#### Exercise goal:
What you return should be the lines from the first line of the records below through the line holding "Page size: 1275x1650.", unchanged.

• • • • •

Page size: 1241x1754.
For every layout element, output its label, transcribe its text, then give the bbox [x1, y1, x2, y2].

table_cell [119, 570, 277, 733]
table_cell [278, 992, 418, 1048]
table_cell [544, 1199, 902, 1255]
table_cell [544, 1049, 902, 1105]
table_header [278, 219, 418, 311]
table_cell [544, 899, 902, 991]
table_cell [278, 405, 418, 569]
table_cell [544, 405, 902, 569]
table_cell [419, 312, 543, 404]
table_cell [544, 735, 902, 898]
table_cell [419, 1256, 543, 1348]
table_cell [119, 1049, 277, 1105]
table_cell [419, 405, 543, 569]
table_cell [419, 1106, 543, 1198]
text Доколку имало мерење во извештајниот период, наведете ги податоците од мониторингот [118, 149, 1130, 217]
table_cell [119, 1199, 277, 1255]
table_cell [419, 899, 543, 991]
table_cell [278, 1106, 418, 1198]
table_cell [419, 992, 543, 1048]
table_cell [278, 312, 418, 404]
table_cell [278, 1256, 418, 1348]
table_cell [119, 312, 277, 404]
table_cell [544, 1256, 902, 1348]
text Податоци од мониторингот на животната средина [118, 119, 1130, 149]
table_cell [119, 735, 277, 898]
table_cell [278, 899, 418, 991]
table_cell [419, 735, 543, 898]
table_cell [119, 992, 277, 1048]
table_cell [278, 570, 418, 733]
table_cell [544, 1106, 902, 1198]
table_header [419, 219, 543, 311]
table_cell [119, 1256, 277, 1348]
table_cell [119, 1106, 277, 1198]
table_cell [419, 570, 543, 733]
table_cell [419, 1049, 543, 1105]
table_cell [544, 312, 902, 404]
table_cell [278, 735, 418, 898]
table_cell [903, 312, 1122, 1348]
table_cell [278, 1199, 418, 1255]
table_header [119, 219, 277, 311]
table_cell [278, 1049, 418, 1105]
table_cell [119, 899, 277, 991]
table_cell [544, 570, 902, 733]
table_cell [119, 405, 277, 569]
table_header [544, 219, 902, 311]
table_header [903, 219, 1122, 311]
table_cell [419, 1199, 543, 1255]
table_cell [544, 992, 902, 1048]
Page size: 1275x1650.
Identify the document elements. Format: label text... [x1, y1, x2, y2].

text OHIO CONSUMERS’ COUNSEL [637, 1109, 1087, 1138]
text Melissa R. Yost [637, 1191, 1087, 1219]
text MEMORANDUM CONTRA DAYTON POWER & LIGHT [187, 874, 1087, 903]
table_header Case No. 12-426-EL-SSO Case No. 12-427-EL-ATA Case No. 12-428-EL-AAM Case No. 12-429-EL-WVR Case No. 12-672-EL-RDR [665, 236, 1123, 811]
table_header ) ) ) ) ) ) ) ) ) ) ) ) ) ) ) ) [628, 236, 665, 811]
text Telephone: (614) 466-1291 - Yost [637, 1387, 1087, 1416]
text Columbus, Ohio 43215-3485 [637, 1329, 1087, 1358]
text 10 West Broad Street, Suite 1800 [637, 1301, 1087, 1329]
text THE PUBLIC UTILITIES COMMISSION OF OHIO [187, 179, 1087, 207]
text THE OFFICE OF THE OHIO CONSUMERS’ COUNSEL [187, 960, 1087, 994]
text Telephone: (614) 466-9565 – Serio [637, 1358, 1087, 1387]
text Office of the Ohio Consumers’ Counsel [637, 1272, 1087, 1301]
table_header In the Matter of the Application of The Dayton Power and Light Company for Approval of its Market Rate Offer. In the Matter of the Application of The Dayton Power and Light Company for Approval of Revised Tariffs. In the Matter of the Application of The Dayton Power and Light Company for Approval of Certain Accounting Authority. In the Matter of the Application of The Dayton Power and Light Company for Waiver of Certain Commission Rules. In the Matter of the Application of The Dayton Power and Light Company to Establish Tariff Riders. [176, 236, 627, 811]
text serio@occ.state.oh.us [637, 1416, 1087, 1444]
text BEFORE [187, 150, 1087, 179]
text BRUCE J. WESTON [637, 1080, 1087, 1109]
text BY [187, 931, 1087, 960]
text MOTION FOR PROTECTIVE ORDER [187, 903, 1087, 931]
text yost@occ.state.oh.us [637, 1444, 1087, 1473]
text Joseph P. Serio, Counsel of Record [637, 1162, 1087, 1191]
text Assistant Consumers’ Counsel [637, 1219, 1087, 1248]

• • • • •

#### Response to the task:
Page size: 1241x1754.
For every layout element, output its label, transcribe its text, then give the bbox [x1, y1, x2, y2].

table_cell [119, 570, 277, 733]
table_cell [278, 992, 418, 1048]
table_cell [544, 1199, 902, 1255]
table_cell [544, 1049, 902, 1105]
table_header [278, 219, 418, 311]
table_cell [544, 899, 902, 991]
table_cell [278, 405, 418, 569]
table_cell [544, 405, 902, 569]
table_cell [419, 312, 543, 404]
table_cell [544, 735, 902, 898]
table_cell [419, 1256, 543, 1348]
table_cell [119, 1049, 277, 1105]
table_cell [419, 405, 543, 569]
table_cell [419, 1106, 543, 1198]
text Доколку имало мерење во извештајниот период, наведете ги податоците од мониторингот [118, 149, 1130, 217]
table_cell [119, 1199, 277, 1255]
table_cell [419, 899, 543, 991]
table_cell [278, 1106, 418, 1198]
table_cell [419, 992, 543, 1048]
table_cell [278, 312, 418, 404]
table_cell [278, 1256, 418, 1348]
table_cell [119, 312, 277, 404]
table_cell [544, 1256, 902, 1348]
text Податоци од мониторингот на животната средина [118, 119, 1130, 149]
table_cell [119, 735, 277, 898]
table_cell [278, 899, 418, 991]
table_cell [419, 735, 543, 898]
table_cell [119, 992, 277, 1048]
table_cell [278, 570, 418, 733]
table_cell [544, 1106, 902, 1198]
table_header [419, 219, 543, 311]
table_cell [119, 1256, 277, 1348]
table_cell [119, 1106, 277, 1198]
table_cell [419, 570, 543, 733]
table_cell [419, 1049, 543, 1105]
table_cell [544, 312, 902, 404]
table_cell [278, 735, 418, 898]
table_cell [903, 312, 1122, 1348]
table_cell [278, 1199, 418, 1255]
table_header [119, 219, 277, 311]
table_cell [278, 1049, 418, 1105]
table_cell [119, 899, 277, 991]
table_cell [544, 570, 902, 733]
table_cell [119, 405, 277, 569]
table_header [544, 219, 902, 311]
table_header [903, 219, 1122, 311]
table_cell [419, 1199, 543, 1255]
table_cell [544, 992, 902, 1048]
Page size: 1275x1650.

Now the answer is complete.